Città che vanta i natali della maschera di Pulcinella, ha pagato un tributo di sangue per la sollevazione contro i tedeschi durante la guerra, si è sempre distinta nelle lotte contadine e operaie, Acerra era una località emblema della fertilità agricola, immersa nella Campania Felix.

Con questa vocazione penserete che si sia sviluppata l'agricoltura, di conseguenza l'industria conserviera, niente di tutto questo. Negli anni '70 del novecento si pensò bene, anzi male, di installare, quello che rappresenta l'antitesi una fabbrica chimica, un settore nel quale l'Italia era leader, la Montefibre, gruppo Enichem, specializzata nella produzione di fibre sintetiche.

Un vero scempio ambientale, ettari di terreno, acque sacrificati per pochi migliaia di posti di lavoro.

> **Estratti dei dati**

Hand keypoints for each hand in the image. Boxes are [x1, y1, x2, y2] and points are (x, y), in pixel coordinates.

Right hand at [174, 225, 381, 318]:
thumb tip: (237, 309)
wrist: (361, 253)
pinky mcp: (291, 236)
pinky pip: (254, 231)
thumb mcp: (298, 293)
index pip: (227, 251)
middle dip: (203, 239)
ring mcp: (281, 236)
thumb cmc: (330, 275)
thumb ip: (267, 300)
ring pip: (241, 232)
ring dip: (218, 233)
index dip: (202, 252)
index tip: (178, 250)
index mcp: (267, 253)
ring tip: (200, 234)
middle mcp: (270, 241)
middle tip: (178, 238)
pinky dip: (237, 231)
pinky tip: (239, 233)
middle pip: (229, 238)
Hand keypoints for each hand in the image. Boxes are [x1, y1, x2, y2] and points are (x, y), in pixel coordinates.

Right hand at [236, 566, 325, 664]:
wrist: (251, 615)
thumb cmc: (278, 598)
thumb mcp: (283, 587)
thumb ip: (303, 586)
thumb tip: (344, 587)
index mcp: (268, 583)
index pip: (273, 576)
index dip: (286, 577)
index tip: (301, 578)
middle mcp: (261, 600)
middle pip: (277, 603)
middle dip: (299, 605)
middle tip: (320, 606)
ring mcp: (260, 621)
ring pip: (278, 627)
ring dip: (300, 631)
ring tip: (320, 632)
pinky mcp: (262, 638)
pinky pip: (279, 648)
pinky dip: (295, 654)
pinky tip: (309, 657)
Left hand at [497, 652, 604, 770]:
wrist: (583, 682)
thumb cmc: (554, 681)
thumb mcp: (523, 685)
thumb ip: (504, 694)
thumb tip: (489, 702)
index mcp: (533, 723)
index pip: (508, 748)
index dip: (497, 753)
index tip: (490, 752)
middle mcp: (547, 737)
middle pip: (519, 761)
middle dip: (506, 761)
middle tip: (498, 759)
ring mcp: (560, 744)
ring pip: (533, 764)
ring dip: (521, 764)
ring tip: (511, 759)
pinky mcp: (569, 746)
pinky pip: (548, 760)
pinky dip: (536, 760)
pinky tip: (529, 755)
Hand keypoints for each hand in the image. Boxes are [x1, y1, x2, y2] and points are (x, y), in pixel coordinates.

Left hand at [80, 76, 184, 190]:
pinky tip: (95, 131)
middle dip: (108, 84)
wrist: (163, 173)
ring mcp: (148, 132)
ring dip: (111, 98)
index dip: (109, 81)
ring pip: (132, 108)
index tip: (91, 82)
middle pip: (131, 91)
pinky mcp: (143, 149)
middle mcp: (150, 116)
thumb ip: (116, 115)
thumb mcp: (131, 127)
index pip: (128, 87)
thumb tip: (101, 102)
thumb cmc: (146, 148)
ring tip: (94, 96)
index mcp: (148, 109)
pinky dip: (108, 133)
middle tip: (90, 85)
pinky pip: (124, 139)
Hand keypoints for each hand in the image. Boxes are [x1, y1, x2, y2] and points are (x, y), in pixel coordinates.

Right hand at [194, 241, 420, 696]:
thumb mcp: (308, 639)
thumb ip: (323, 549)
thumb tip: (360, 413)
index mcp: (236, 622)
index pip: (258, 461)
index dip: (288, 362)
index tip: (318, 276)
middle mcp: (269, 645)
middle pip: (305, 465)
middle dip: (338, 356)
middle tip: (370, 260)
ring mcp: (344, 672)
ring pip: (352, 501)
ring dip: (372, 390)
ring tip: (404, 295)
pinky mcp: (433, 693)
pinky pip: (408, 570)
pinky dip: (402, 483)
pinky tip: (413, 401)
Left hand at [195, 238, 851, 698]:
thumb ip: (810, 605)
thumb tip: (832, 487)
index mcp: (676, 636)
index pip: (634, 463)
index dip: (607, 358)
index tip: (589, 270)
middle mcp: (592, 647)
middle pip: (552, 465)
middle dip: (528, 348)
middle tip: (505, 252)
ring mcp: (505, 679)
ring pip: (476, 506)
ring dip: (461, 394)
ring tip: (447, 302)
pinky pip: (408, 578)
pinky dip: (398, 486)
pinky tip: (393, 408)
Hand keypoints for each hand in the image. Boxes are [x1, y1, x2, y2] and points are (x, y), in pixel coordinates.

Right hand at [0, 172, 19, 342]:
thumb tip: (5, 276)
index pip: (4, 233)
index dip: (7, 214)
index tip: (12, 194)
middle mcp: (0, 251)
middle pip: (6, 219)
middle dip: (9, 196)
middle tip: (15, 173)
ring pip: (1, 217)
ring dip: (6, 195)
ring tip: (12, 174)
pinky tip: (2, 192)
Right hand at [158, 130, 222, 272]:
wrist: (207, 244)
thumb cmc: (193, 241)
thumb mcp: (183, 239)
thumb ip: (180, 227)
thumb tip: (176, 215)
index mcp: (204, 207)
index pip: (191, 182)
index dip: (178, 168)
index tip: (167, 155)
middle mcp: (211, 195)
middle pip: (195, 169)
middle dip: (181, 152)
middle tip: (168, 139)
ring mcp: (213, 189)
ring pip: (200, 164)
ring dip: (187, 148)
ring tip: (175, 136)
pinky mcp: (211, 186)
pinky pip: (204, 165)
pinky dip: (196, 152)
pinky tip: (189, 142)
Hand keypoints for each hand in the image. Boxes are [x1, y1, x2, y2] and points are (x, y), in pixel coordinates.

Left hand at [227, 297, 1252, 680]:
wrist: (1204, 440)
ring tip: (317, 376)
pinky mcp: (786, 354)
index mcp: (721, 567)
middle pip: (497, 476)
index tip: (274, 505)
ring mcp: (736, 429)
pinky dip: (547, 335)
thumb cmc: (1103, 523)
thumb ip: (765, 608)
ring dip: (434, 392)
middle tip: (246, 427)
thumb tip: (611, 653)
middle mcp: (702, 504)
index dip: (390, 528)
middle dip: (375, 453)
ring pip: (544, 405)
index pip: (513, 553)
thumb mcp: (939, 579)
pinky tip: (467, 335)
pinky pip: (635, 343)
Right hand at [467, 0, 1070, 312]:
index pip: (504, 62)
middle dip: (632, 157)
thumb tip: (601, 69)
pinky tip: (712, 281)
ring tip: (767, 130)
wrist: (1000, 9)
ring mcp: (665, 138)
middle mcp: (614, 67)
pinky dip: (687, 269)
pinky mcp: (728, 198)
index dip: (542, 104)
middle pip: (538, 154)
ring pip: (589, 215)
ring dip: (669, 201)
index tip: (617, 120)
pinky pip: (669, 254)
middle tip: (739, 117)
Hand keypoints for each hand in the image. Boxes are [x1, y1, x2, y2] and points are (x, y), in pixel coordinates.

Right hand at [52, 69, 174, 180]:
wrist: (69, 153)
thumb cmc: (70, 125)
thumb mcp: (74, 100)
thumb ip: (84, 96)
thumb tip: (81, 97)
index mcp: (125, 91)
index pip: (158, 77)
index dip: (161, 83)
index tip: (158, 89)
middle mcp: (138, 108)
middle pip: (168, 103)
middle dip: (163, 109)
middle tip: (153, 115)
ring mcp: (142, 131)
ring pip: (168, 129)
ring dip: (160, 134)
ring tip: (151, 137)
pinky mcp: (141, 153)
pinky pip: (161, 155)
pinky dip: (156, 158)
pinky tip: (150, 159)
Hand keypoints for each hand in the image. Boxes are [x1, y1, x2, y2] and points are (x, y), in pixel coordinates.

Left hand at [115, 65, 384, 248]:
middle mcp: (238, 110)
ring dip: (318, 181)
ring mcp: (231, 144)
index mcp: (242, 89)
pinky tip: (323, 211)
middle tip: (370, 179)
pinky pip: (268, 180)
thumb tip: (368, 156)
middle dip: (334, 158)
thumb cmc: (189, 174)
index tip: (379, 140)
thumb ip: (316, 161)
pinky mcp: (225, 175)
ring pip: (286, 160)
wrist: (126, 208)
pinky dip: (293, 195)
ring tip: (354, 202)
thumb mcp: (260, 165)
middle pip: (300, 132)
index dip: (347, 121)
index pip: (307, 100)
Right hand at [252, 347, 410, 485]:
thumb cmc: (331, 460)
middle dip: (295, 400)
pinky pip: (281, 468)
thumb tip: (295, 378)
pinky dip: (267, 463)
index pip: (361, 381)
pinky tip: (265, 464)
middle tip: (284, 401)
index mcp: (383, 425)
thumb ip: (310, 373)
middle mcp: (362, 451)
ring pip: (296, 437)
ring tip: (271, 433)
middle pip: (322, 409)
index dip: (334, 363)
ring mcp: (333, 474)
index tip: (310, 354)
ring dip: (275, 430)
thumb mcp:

> **Compito da svolgere**
Puoi estrarre senza modifiche dal testo su Acerra il passo che inizia con le parole "Con questa vocazione" e si ferma dopo le parole "di fibre sintetiche."?

> **Soluzione scritta**
Con questa vocazione penserete che si sia sviluppata l'agricoltura, di conseguenza l'industria conserviera, niente di tutto questo. Negli anni '70 del novecento si pensò bene, anzi male, di installare, quello che rappresenta l'antitesi una fabbrica chimica, un settore nel quale l'Italia era leader, la Montefibre, gruppo Enichem, specializzata nella produzione di fibre sintetiche.